* **Task description**
Strip out all images, then restate the data verbatim.

* **Material to process**
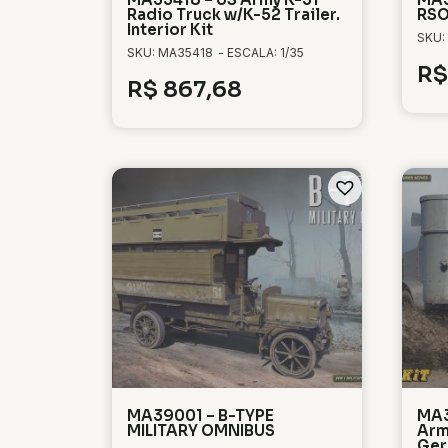
Radio Truck w/K-52 Trailer.
RSO
Interior Kit
SKU:
SKU: MA35418
- ESCALA: 1/35
R$
R$
867,68
MA39001 – B-TYPE
MA3
MILITARY OMNIBUS
Arm
Ger.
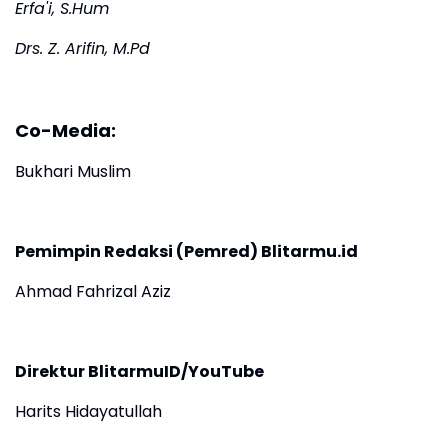
Erfa'i, S.Hum
Drs. Z. Arifin, M.Pd
Co-Media:
Bukhari Muslim
Pemimpin Redaksi (Pemred) Blitarmu.id
Ahmad Fahrizal Aziz
Direktur BlitarmuID/YouTube
Harits Hidayatullah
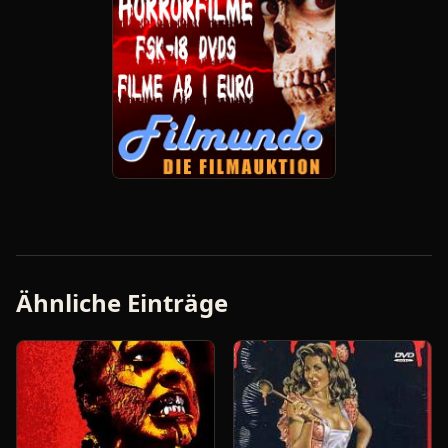
Ähnliche Einträge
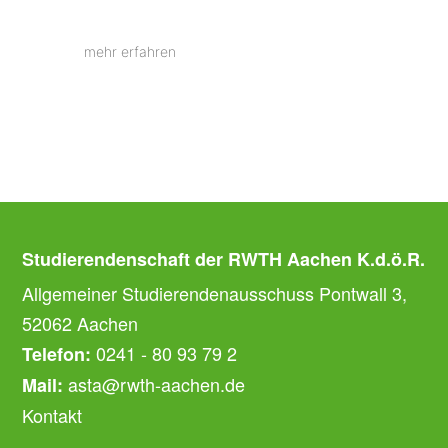
mehr erfahren
Studierendenschaft der RWTH Aachen K.d.ö.R.
Allgemeiner Studierendenausschuss Pontwall 3,
52062 Aachen
0241 - 80 93 79 2
Telefon:
asta@rwth-aachen.de
Mail:
Kontakt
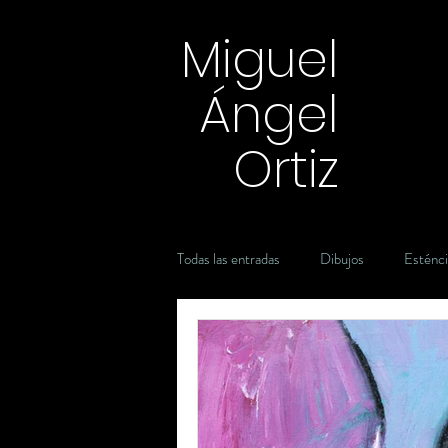
Miguel
Ángel
Ortiz
Todas las entradas
Dibujos
Esténci
Introspección
acuarela
en e
Carbón
Grafito
Plumón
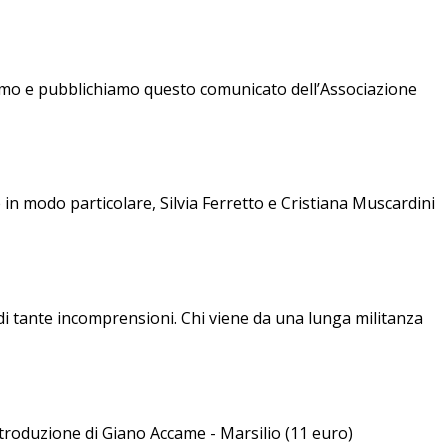
pubblichiamo questo comunicato dell’Associazione
 in modo particolare, Silvia Ferretto e Cristiana Muscardini
i, di tante incomprensioni. Chi viene da una lunga militanza
introduzione di Giano Accame - Marsilio (11 euro)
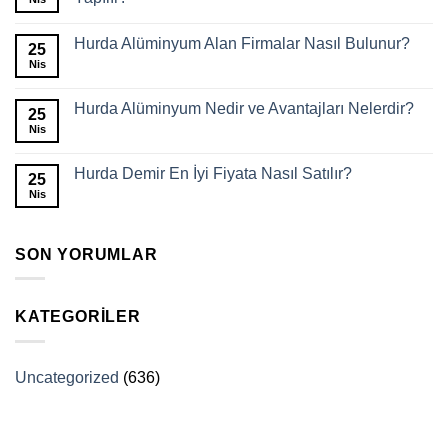
Hurda Alüminyum Alan Firmalar Nasıl Bulunur?
25
Nis
Hurda Alüminyum Nedir ve Avantajları Nelerdir?
25
Nis
Hurda Demir En İyi Fiyata Nasıl Satılır?
25
Nis
SON YORUMLAR
KATEGORILER
Uncategorized
(636)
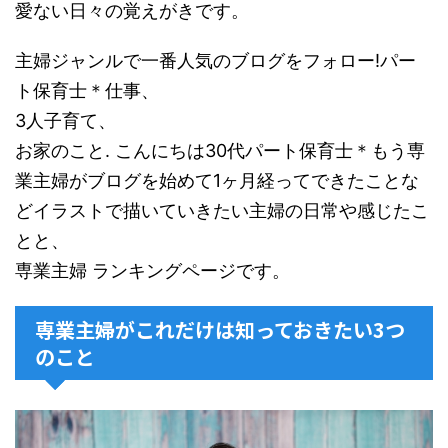
愛ない日々の覚えがきです。
主婦ジャンルで一番人気のブログをフォロー!パー
ト保育士＊仕事、
3人子育て、
お家のこと. こんにちは30代パート保育士＊もう専
業主婦がブログを始めて1ヶ月経ってできたことな
どイラストで描いていきたい主婦の日常や感じたこ
とと、
専業主婦 ランキングページです。
専業主婦がこれだけは知っておきたい3つ
のこと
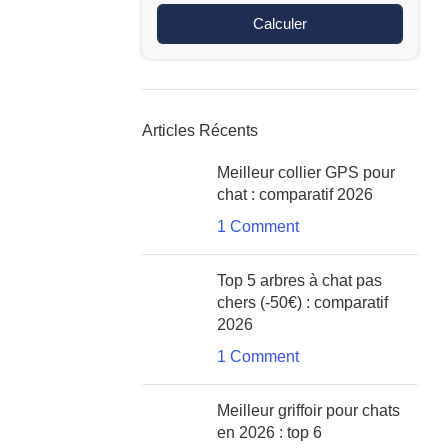
Calculer
Articles Récents
Meilleur collier GPS pour
chat : comparatif 2026
1 Comment
Top 5 arbres à chat pas
chers (-50€) : comparatif
2026
1 Comment
Meilleur griffoir pour chats
en 2026 : top 6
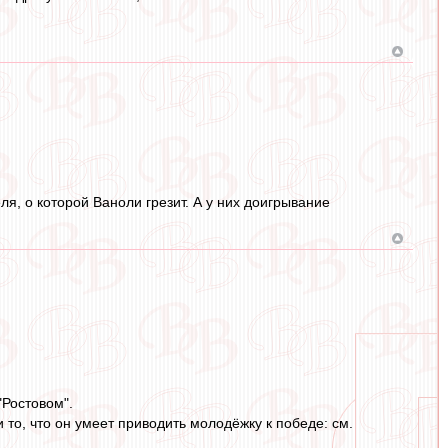
я, о которой Ваноли грезит. А у них доигрывание
"Ростовом".
 то, что он умеет приводить молодёжку к победе: см.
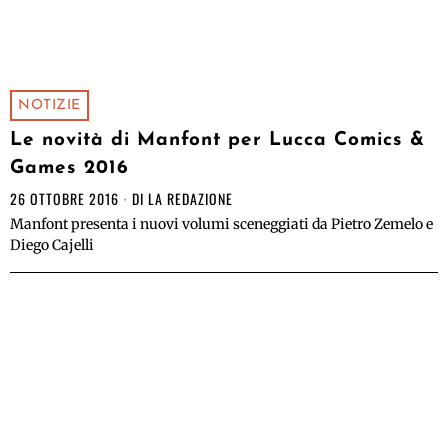
NOTIZIE
Le novità di Manfont per Lucca Comics &
Games 2016
26 OTTOBRE 2016
DI
LA REDAZIONE
Manfont presenta i nuovi volumi sceneggiati da Pietro Zemelo e
Diego Cajelli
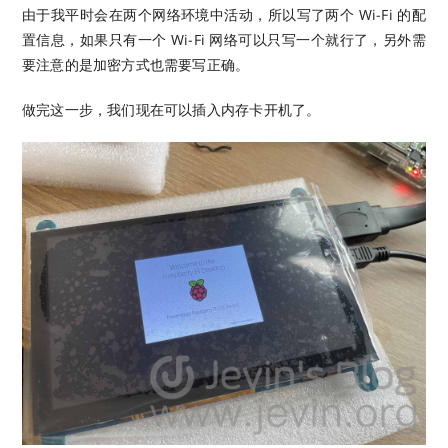
由于我平时会在两个网络环境中活动，所以写了两个 Wi-Fi 的配
置信息，如果只有一个 Wi-Fi 网络可以只写一个就行了，另外需
要注意的是加密方式也需要写正确。
做完这一步，我们现在可以插入内存卡开机了。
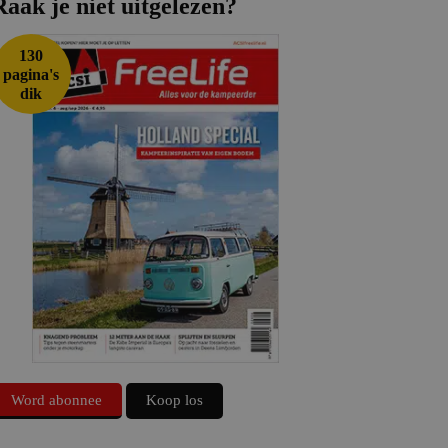
Raak je niet uitgelezen?
130
pagina's
dik
Word abonnee
Koop los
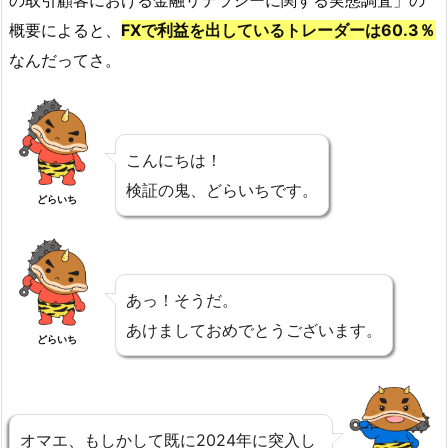
の取引顧客における金融リテラシーに関する実態調査」の
概要によると、
FXで利益を出しているトレーダーは60.3％
なんだってさ。
こんにちは！
検証の鬼、どらいちです。
どらいち
あっ！そうだ。
あけましておめでとうございます。
どらいち
オマエ、もしかして既に2024年に突入し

* **Written solution**
Radio Truck w/K-52 Trailer.
RSO
Interior Kit
SKU:
SKU: MA35418
- ESCALA: 1/35
R$
R$
867,68
MA39001 – B-TYPE
MA3
MILITARY OMNIBUS
Arm
Ger.
Erfa'i, S.Hum
Drs. Z. Arifin, M.Pd
Co-Media:
Bukhari Muslim
Pemimpin Redaksi (Pemred) Blitarmu.id
Ahmad Fahrizal Aziz
Direktur BlitarmuID/YouTube
Harits Hidayatullah
Ähnliche Einträge
mehr erfahren
Studierendenschaft der RWTH Aachen K.d.ö.R.
Allgemeiner Studierendenausschuss Pontwall 3,
52062 Aachen
0241 - 80 93 79 2
Telefon:
asta@rwth-aachen.de
Mail:
Kontakt
Miguel
Ángel
Ortiz
Todas las entradas
Dibujos
Esténci
Introspección
acuarela
en e
Carbón
Grafito
Plumón
pubblichiamo questo comunicato dell’Associazione
 in modo particolare, Silvia Ferretto e Cristiana Muscardini
i, di tante incomprensioni. Chi viene da una lunga militanza
introduzione di Giano Accame - Marsilio (11 euro)
Hurda Alüminyum Alan Firmalar Nasıl Bulunur?
25
Nis
Hurda Alüminyum Nedir ve Avantajları Nelerdir?
25
Nis
Hurda Demir En İyi Fiyata Nasıl Satılır?
25
Nis
SON YORUMLAR
KATEGORILER
Uncategorized
(636)
愛ない日々の覚えがきです。
主婦ジャンルで一番人気のブログをフォロー!パー
ト保育士＊仕事、
3人子育て、
お家のこと. こんにちは30代パート保育士＊もう専
業主婦がブログを始めて1ヶ月経ってできたことな
どイラストで描いていきたい主婦の日常や感じたこ
とと、
専業主婦 ランキングページです。
専業主婦がこれだけは知っておきたい3つ
のこと
Calculer
Articles Récents
Meilleur collier GPS pour
chat : comparatif 2026
1 Comment
Top 5 arbres à chat pas
chers (-50€) : comparatif
2026
1 Comment
Meilleur griffoir pour chats
en 2026 : top 6
я, о которой Ваноли грезит. А у них доигрывание
"Ростовом".
 то, что он умеет приводить молодёжку к победе: см.
NOTIZIE
Le novità di Manfont per Lucca Comics &
Games 2016
26 OTTOBRE 2016
DI
LA REDAZIONE
Manfont presenta i nuovi volumi sceneggiati da Pietro Zemelo e
Diego Cajelli
由于我平时会在两个网络环境中活动，所以写了两个 Wi-Fi 的配
置信息，如果只有一个 Wi-Fi 网络可以只写一个就行了，另外需
要注意的是加密方式也需要写正确。
做完这一步，我们现在可以插入内存卡开机了。
Raak je niet uitgelezen?
130
pagina's
dik
Word abonnee
Koop los
の取引顧客における金融リテラシーに関する実態調査」の
概要によると、
FXで利益を出しているトレーダーは60.3％
なんだってさ。
こんにちは！
検証の鬼、どらいちです。
どらいち
あっ！そうだ。
あけましておめでとうございます。
どらいち
オマエ、もしかして既に2024年に突入し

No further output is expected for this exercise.